Actually, he asks the same question twice. First, he asks two of his apostles, James and John. They ask for power and glory. Wrong answer. Next he asks a blind beggar by the road, who says, “Master, I want to see.” In other words, “I want to see you, follow you.” His was the correct answer because while he asked from his deepest need, his focus was on Jesus and not himself, nor his preconceived ideas and expectations.
“What do you want me to do for you?” It takes a hungry heart to answer that question truthfully. That scares a lot of people because it means being vulnerable, acknowledging our need. We don’t like to feel that way. We don’t want to be hungry. We want to be full. But too often we fill ourselves with the wrong things and are left dissatisfied. Only the Bread of Life satisfies.
Prayer teaches us how to enter into the question. And it must be pure prayer from the heart, arising from that personal hunger—that need. It must be fiery prayer, beyond words, immersed in the love of God, as John Cassian would say.
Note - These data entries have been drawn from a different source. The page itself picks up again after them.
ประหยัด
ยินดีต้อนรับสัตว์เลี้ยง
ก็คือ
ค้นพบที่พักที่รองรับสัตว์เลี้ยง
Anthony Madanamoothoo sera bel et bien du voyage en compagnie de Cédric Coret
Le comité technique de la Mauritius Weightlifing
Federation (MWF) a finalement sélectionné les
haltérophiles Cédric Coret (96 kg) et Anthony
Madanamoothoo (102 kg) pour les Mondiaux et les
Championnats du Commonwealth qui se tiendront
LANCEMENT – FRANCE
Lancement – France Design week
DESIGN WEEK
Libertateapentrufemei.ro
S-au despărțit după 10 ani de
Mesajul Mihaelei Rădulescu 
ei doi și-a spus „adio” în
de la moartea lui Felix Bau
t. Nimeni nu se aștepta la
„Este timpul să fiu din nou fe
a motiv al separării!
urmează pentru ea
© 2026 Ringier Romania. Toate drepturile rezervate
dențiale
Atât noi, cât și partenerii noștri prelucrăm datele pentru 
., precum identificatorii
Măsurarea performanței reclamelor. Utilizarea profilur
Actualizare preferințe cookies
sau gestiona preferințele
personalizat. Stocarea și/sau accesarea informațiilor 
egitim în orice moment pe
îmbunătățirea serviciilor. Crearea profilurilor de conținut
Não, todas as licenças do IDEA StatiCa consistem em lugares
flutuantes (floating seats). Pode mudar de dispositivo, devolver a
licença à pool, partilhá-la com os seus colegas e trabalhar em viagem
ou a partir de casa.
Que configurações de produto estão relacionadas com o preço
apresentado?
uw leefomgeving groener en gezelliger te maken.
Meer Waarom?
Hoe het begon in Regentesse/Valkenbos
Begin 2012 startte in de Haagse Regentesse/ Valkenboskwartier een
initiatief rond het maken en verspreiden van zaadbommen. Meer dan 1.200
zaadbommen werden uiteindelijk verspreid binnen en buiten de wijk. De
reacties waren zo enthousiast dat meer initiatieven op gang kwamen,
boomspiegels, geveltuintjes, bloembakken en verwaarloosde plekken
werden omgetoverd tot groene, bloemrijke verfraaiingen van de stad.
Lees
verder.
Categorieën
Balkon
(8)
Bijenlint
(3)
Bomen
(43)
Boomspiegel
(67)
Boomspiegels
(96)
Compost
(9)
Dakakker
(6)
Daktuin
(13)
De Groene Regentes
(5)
The story is told of St. John Vianney noticing an old farmer who would sit for hours in a church. One day, he asked the farmer what he was doing. He replied, “God looks at me, and I look at him.”
This is contemplation, and we are all called to it. In heaven, we will spend an eternity doing it. Here, by God’s grace, we are given a foretaste if we are open to it. It is not complicated, and it cannot be taught. It requires only a heart completely open to God’s grace.
As Christians—especially men—we sometimes tend to over-intellectualize prayer and the spiritual life, to classify it, and systematize it. Monks do it, too. We make it something to be studied and taught, something to produce practical results like a good moral life. That is all good and necessary. Our prayer must be informed, have structure, be communal, and make us better people.
But that is not all the invitation to prayer involves. God did not become man merely to teach or introduce a system of moral conduct, or to inspire our involvement in a myriad of activities and programs. Jesus came to love us, to call us, to draw us, to invite us into his saving action of grace. We are called Christians not because of what we do, but because of who we are. “Come to me,” Jesus says, to discover who you are truly meant to be.
In this invitation, God promises us his presence. “I am with you,” he says repeatedly in Scripture. The gift of presence is the most valuable gift we can either receive or give. It is the gift of self. Prayer is simply being present to God, who is always present to us.
“What do you want me to do for you? Ask and it will be given you.”
Whatever the answer to that question might be for each of us, God has accomplished it in Christ, and he reveals it through our hunger. Our deepest desires are satisfied by our greatest needs.